In the same vein as China having renminbi clearing houses…

 

That’s right. Exactly!

 

What is your message to investors? 

 

There are multiple opportunities in Africa. We have to look at these opportunities with an open mind, with a strategic mind. It’s important, as well, for the country as a whole to look at these opportunities.

 

Would it be correct to say that the time is now, and that if we miss this opportunity, it will be perhaps too late in respect of what’s already happening? We have seen, in the last month, many US companies moving with intent into East Africa. Chinese investment is also moving massively. So is the time now? 

Jason Harel – The time is definitely now, because we have already seen Moroccan businesses moving into East Africa. We have seen the Nigerians moving, the South Africans as well. If we wait too long, the opportunities will be gone. So that’s why we say now, because as Karim has said earlier in respect to Asia, that boat is gone completely. If you wait too long, obviously, it will be gone, and it will be beyond our means to pay for the type of prices which would be there in the future. Either we’re going in at the entry level and taking advantage of a rising tide, or when the tide is high, it will cost much more.

 

 

On the diplomatic front, the narrative is that you have the right to choose your partner.

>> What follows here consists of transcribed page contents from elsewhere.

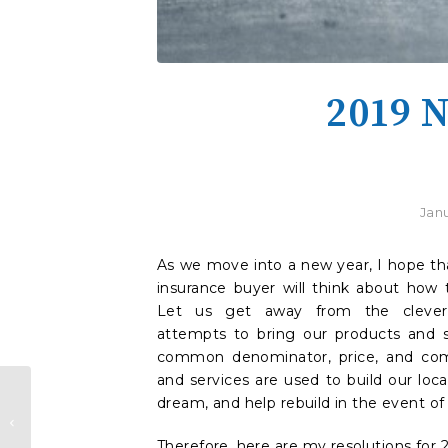
2019 N
Janu
As we move into a new year, I hope th
insurance buyer will think about how t
Let us get away from the clever 
attempts to bring our products and 
common denominator, price, and com
and services are used to build our loc
dream, and help rebuild in the event of 
Which Insurance Agent Is
Right For You?
Therefore, here are my resolutions for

But if you go for a partnership with China, for instance, you could get on the wrong side of some traditional partners. What’s your take on this? 

 

Karim Anjarwalla – You know, Jason is my good friend, but he can’t tell me who my other friend should be. I think a good friend is a friend who doesn’t dictate your other friendships. And I think that way of thinking needs a lot of strategic deftness to articulate your relationships with multiple parties. We’re in a multipolar world now. We know, in Africa, how dangerous it was in the 1960s, 70s, 80s, for you to become a client state of one country. That led nowhere for economic growth and development. It was a road to disaster. 

 

In this new age, we are back to a multipolar world. It’s imperative that Mauritius and other African countries have much more strategic deftness in their global relationships, and take advantage of multiple economic, diplomatic and political partners. We have great examples of that behaviour of having multiple relationships that are beneficial within Africa. A country like Tanzania does that extremely intelligently. It works with multiple partners and doesn’t allow itself to be forced to choose one global partnership over another. I think there are so many opportunities in Africa that there’s room for the Chinese to invest, there’s room for the Europeans, there’s room for the Americans, there’s room for everybody to engage. We must not be made to make false choices. There’s no choice to be made.